What was once considered a groundbreaking U.S. study to track the health of children from birth to adulthood may be stopped before its official start, alarming advocates and researchers who say its findings are crucial to developing prevention strategies for childhood illnesses like asthma, autism and attention deficit disorder.
Researchers for the National Children’s Study, devised by Congress in 2000, say the study could eventually influence a range of parental choices – from what foods kids eat to the household products or medications they are exposed to. Study advocates also say the potential findings will likely go beyond advice given to parents, and could have an impact on insurance-coverage decisions and even broader public policy questions.
“We don’t have the evidence we need to truly improve children’s health in this country. We need this study. … The importance of the investment is clear,” said Lisa Simpson, who is president and CEO of AcademyHealth, a membership group of policy analysts and health services researchers, and was involved in the study’s early years.
The 21-year longitudinal study of 100,000 children was set to start this year. Its implementation, though, has snagged on concerns that it’s based on costly and antiquated research methods, and that it has been plagued by mismanagement. A National Institutes of Health working group is investigating these issues and offering recommendations –due out in December — about the initiative’s future.
Almost 10 years before the study’s launch, and amid growing concerns that children suffered disproportionately from the effects of social and environmental factors, President Bill Clinton created a task force to look at policy solutions, which eventually called for legislation to mandate a large study. In May 2000, former Rep. Michael Bilirakis, R-Fla., introduced the Children’s Health Act, which was passed and then signed by Clinton that October.
The Vanguard Study, which began in 2007 as the official precursor to the NCS, is a small version of the main study. It has been operating through 40 sites to test ways to recruit women who expect to be pregnant in the near future, and to experiment with data systems. Since then, however, this blueprint has been marked by problems, which led to a July Institute of Medicine report questioning whether the main study should be given a green light to go forward without major changes.
Even researchers involved in the pilot project have criticized it for not identifying a streamlined sampling strategy. The study’s design also fails to take advantage of a number of communications tools, including social media, email, text messages and phone calls.
Jane Holl, a principal investigator who also is a professor of pediatrics and preventive medicine at Northwestern University, expressed frustration that researchers aren’t allowed to use these commonsense ways to keep in touch with participants. Despite this disenchantment, though, the potential findings keep her interested in the project’s potential.
“It could tell us so much about relationships — starting in the prenatal period through late childhood — and how those factors affect early adulthood,” said Holl, who is charged with overseeing ten of the 40 pilot sites.

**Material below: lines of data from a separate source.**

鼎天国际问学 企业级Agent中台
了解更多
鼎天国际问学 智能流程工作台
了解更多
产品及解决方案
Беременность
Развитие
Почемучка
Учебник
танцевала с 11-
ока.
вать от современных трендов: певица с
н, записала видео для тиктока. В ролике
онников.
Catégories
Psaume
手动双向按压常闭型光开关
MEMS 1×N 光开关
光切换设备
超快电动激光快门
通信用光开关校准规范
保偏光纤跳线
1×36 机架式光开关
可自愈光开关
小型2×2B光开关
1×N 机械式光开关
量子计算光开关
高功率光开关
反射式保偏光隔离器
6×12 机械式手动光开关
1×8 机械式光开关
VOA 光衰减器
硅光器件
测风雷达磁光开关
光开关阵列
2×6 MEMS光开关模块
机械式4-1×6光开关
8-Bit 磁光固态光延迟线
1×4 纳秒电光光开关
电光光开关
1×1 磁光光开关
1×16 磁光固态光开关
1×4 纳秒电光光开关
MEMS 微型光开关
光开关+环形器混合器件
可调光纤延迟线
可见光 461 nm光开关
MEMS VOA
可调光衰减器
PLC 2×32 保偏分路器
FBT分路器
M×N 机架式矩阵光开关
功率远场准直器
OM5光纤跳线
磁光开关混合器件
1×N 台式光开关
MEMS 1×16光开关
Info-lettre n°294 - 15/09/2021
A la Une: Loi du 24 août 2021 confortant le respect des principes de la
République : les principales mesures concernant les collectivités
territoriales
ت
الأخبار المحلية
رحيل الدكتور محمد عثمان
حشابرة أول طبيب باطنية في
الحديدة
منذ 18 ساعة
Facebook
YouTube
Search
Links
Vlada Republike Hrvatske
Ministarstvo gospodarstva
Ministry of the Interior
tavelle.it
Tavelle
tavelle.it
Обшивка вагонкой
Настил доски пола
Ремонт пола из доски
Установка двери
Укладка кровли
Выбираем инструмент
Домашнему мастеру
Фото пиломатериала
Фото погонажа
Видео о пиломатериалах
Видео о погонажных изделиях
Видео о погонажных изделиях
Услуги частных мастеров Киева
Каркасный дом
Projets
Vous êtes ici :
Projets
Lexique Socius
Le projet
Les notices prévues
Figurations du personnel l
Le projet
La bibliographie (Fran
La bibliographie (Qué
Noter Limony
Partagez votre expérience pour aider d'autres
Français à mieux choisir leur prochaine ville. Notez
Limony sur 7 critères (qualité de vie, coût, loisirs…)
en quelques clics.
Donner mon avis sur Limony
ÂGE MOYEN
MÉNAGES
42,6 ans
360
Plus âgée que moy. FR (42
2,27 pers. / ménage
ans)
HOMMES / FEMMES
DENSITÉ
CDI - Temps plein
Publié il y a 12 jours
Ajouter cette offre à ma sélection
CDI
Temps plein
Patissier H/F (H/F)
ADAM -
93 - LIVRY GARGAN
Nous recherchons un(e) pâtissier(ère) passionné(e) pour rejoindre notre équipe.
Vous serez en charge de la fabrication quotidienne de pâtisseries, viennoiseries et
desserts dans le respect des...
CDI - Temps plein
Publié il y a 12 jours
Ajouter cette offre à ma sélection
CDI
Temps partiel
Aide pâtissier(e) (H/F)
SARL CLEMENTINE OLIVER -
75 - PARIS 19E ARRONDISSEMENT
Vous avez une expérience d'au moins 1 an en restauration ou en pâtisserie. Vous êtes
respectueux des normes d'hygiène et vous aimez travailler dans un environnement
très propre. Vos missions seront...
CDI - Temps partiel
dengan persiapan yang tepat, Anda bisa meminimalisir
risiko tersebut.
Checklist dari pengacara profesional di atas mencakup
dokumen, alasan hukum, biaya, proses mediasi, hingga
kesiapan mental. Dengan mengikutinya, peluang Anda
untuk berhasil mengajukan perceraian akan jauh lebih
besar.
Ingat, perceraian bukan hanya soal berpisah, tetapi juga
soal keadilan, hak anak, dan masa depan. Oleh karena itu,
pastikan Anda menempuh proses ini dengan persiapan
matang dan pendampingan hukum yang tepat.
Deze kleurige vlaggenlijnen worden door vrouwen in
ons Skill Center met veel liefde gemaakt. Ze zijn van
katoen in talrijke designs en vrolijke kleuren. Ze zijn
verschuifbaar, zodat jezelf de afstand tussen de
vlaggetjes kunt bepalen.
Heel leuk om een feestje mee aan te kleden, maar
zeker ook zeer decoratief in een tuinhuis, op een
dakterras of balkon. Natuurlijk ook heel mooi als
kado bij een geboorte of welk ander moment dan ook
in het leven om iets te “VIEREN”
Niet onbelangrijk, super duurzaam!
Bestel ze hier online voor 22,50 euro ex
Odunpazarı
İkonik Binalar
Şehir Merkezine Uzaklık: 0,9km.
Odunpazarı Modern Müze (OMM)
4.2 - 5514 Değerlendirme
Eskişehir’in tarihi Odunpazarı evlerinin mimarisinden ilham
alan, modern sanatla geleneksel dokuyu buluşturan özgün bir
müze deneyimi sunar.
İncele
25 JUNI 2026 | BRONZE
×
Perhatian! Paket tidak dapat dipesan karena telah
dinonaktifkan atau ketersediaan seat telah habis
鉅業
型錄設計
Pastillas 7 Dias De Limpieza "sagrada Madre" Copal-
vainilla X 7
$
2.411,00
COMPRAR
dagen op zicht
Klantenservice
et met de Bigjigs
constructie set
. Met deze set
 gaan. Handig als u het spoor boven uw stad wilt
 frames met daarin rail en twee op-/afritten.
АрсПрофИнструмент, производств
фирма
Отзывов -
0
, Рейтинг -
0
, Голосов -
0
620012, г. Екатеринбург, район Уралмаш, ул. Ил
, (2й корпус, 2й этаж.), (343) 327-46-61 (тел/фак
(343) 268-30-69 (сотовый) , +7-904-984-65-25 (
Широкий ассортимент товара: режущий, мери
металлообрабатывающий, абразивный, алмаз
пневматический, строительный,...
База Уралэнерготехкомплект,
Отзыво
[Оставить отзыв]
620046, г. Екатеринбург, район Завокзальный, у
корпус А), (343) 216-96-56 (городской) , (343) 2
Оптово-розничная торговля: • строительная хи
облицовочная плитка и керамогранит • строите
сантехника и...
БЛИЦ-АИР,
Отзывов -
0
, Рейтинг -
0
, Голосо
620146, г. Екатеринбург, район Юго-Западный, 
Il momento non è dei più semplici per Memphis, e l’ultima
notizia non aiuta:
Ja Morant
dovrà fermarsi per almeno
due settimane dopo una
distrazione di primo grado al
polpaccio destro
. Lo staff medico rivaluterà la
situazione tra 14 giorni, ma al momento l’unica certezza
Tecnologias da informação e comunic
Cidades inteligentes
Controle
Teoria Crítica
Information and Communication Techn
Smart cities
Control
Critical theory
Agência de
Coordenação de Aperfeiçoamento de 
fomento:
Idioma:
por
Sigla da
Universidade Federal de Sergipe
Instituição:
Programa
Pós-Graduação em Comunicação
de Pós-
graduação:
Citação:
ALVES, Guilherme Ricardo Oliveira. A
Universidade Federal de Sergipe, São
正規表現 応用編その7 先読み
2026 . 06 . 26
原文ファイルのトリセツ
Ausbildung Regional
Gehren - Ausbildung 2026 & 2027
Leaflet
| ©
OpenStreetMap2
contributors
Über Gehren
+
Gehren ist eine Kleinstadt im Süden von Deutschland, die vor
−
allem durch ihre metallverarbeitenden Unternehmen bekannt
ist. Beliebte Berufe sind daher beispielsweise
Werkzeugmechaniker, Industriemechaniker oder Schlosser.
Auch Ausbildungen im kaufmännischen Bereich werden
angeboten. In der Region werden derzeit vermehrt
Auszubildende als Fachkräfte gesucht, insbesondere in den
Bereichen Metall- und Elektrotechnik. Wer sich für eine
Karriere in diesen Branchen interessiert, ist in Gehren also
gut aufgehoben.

Federal support for the research is also at risk. Funding was put on hold for the main study in 2013 after congressional appropriators provided $165 million per year for the main study — $30 million less than initially planned, and made that money hinge on the Institutes of Medicine evaluating progress. This reality has added to advocates interest in the NIH working group’s recommendations, and the potential ways that more could be done with less.
Often research is focused on adult illnesses instead of studying children until adulthood and figuring out how to prevent health problems later in life, said James Perrin, president of the American Academy of Pediatrics.
“If I’m a member of Congress, I’m more concerned about heart disease at 50 years old, and that’s where we’ve funded it more actively. We need to know what we can do in childhood,” Perrin said, adding that “we’re impatient at this point” and it’s important to “deal with the logistical problems.”